## Available records
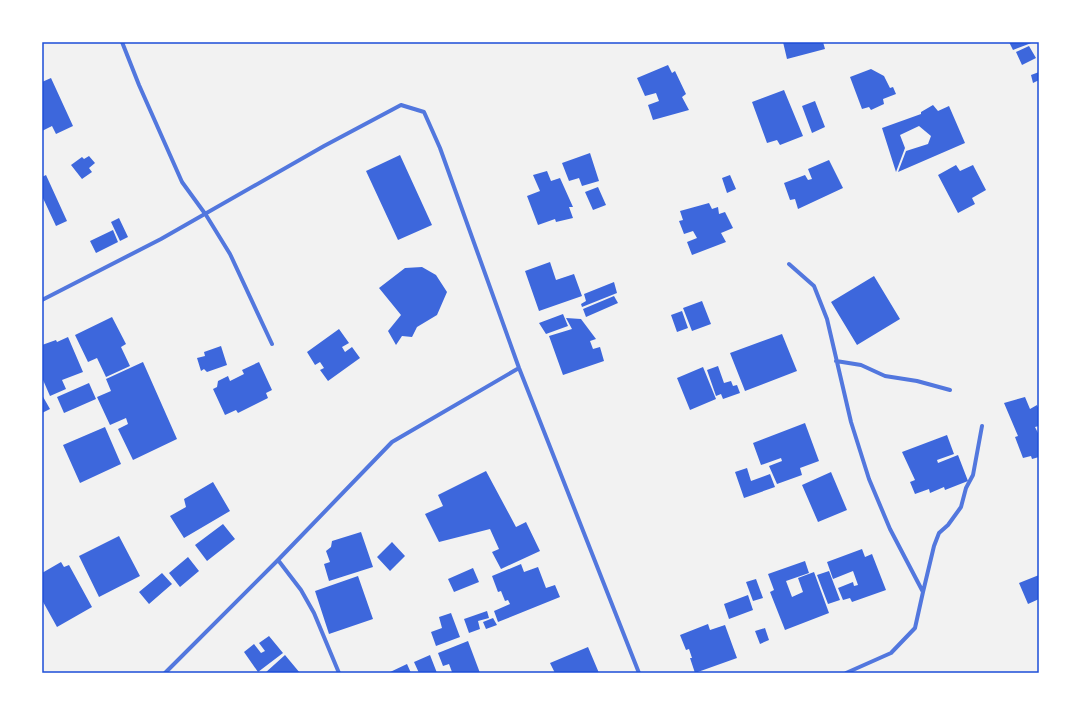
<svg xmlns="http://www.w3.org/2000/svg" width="1081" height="715" font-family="Quicksand,sans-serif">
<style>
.building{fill:#3d67dc}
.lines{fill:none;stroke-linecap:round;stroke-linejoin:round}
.minor{stroke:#5277de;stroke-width:4}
.neatline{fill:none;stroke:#1d4ed8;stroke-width:1.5}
</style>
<rect width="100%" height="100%" fill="#f2f2f2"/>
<path class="building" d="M 783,42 L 823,42 L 825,49 L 787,59 Z
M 1009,42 L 1034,42 L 1013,50 Z
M 1029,46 L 1036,58 L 1022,65 L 1016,52 Z
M 668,65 L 672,73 L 675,71 L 686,94 L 682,97 L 689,110 L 653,120 L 648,105 L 659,101 L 656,93 L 645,96 L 637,78 Z
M 871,69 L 884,76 L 890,88 L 893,87 L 896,94 L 883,99 L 884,104 L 871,110 L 869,107 L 862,109 L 850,77 Z
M 1039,72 L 1039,80 L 1033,83 L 1031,75 Z
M 51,78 L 73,126 L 56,134 L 52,126 L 42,131 L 42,82 Z
M 784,90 L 803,136 L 780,145 L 777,140 L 767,143 L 752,102 Z
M 815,101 L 825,127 L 812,133 L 802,106 Z
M 933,105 L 938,111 L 949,106 L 965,143 L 898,172 L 906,151 L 928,144 L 931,136 L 919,126 L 900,135 L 905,148 L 896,172 L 882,128 L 921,114 L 921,112 Z
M 590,153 L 599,181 L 582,186 L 579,178 L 569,181 L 562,163 Z
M 400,155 L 432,225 L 398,240 L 366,171 Z
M 89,156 L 95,163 L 89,168 L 92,172 L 82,179 L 71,165 L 82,157 L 84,159 Z
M 829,160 L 843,188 L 798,209 L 795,199 L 790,200 L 784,183 L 805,175 L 808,180 L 812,179 L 808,169 Z
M 956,165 L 960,171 L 973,165 L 986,190 L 972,198 L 975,204 L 958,213 L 938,175 Z
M 547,171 L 551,181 L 560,178 L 573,207 L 569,207 L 573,218 L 556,222 L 555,219 L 538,225 L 527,196 L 540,191 L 533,175 Z
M 46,175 L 67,221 L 56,226 L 42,196 L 42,177 Z
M 730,175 L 736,189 L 727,193 L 722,178 Z
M 598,187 L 606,205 L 593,210 L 585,192 Z
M 709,203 L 712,209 L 718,207 L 719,214 L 725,212 L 733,228 L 721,233 L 726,242 L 692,255 L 687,242 L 697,238 L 693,231 L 684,234 L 679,221 L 683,220 L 680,211 Z
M 119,218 L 128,237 L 120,241 L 111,222 Z
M 113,230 L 118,242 L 96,253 L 90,241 Z
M 550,262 L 556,280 L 574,274 L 582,296 L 539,311 L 525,271 Z
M 422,267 L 436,275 L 447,292 L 437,315 L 417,327 L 412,337 L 402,336 L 396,345 L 388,331 L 401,315 L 379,288 L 405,268 Z
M 874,276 L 900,319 L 857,345 L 831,302 Z
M 614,282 L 617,293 L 582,307 L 581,304 L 586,301 L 584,294 Z
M 614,296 L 618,303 L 586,317 L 583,309 Z
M 702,301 L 711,324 L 692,331 L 683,308 Z
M 682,311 L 688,328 L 677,332 L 671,315 Z
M 563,314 L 568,326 L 546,334 L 539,323 Z
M 112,317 L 126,344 L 121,347 L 130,366 L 106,377 L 97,358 L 88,362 L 75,335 Z
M 566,318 L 581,319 L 596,339 L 590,341 L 593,349 L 600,347 L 604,361 L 563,375 L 549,336 L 572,329 Z
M 339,329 L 349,343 L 342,347 L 345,352 L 352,347 L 360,358 L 328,381 L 320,370 L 324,368 L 320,362 L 315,365 L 307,352 Z
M 782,334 L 797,371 L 745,391 L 730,353 Z
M 68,337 L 83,372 L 62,380 L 66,389 L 50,396 L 43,380 L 42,381 L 42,345 L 56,340 L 57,342 Z
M 221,346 L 227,365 L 207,372 L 204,369 L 201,371 L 197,358 L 205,356 L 204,352 Z
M 143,362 L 177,439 L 133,460 L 118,429 L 128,424 L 126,418 L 110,425 L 97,397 L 111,391 L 106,379 Z
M 259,362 L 272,390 L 266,393 L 268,398 L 238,413 L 236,410 L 225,415 L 213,389 L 217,387 L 218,381 L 228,376 L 230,381 L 244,374 L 242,370 Z
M 718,366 L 724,383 L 731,381 L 733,386 L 737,385 L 740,393 L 723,399 L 721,394 L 716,396 L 707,370 Z
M 703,367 L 716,399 L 690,410 L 677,378 Z
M 89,383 L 96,399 L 64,413 L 57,397 Z
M 42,395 L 50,409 L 42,413 Z
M 1025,397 L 1030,409 L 1037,405 L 1039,410 L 1039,426 L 1035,427 L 1039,435 L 1039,457 L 1032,459 L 1031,456 L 1023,458 L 1015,437 L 1018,436 L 1004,403 Z
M 805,423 L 819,461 L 800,468 L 802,475 L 777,484 L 769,466 L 782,461 L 781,458 L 761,465 L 753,443 Z
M 105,427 L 121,464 L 80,483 L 63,445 Z
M 947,435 L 954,454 L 937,460 L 938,463 L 958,455 L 968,481 L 945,490 L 944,487 L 930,493 L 929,489 L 915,494 L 910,482 L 915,480 L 902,452 Z
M 747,468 L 751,481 L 770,474 L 775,487 L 744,498 L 735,472 Z
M 486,471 L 516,527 L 526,522 L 540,551 L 501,569 L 492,552 L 499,549 L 490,529 L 439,542 L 425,514 L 443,506 L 438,495 Z
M 831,472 L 847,510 L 818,522 L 802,485 Z
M 213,482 L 230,511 L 184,538 L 170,516 L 186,507 L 184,499 Z
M 223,524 L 235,539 L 207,561 L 195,545 Z
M 361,532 L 373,567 L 329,581 L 324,564 L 330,562 L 326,551 L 331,547 L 332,541 Z
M 119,536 L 140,576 L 99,597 L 79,556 Z
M 392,542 L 405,556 L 390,571 L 377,557 Z
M 862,549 L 865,557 L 872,554 L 886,590 L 852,602 L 850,598 L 843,600 L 838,588 L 853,582 L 854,586 L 858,585 L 853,571 L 833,579 L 827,562 Z
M 188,557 L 199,571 L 180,587 L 169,573 Z
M 805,561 L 809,573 L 786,581 L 792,597 L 803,592 L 798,578 L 814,572 L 829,613 L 785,630 L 770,592 L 774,590 L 768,574 Z
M 61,562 L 64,567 L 69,565 L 92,607 L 57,627 L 42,600 L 42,573 Z
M 521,564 L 524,572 L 538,567 L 546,588 L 555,585 L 560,597 L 498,622 L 494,611 L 510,604 L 508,600 L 505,601 L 501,591 L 498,592 L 492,576 Z
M 473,568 L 479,582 L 454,592 L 448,579 Z
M 829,571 L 840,600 L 828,604 L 817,575 Z
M 162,573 L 172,584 L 149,604 L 139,592 Z
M 1039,575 L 1039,599 L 1028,604 L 1019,583 Z
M 358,576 L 373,619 L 329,634 L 315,591 Z
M 756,579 L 763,598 L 753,601 L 746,582 Z
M 748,595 L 753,610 L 729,619 L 724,604 Z
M 487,611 L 489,618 L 478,621 L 480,629 L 469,633 L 464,619 Z
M 451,613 L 460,637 L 436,646 L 431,632 L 442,628 L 439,617 Z
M 493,618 L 497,625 L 486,629 L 483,622 Z
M 708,624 L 710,630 L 725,625 L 737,658 L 695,673 L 690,658 L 692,658 L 689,649 L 686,650 L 680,635 Z
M 765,628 L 769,640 L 760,644 L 755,631 Z
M 269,636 L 283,653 L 258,672 L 244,652 L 254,644 L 261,653 L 265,651 L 259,643 Z
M 468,641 L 480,673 L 449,673 L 452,672 L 449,664 L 443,666 L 438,653 Z
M 588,647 L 599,673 L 555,673 L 550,663 Z
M 285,655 L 300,673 L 265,673 Z
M 430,655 L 437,673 L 419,673 L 414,662 Z
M 407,664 L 411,673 L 388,673 Z"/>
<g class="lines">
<path class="minor" d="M 122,42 L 139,85 L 182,182 L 206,215 L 230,254 L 272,344
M 789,264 L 814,286 L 827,319 L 851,422 L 869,479 L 890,529 L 923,592 L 915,628 L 891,653 L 846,673
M 42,300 L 161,239 L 324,146 L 401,105 L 424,112 L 440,148 L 519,368 L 639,673
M 836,361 L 861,365 L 885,376 L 917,381 L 950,390
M 278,560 L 392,442 L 519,368
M 923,592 L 934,546 L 939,533 L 948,525 L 961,507 L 966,488 L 973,475 L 982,426
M 165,673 L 278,560 L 301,590 L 314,613 L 339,673"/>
</g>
<rect width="1081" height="715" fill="none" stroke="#ffffff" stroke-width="86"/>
<rect x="43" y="43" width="995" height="629" class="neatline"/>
</svg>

## What is needed
Each line carrying the string "lines" should be copied out from the entries.

## Problem solution
.lines{fill:none;stroke-linecap:round;stroke-linejoin:round}
<g class="lines">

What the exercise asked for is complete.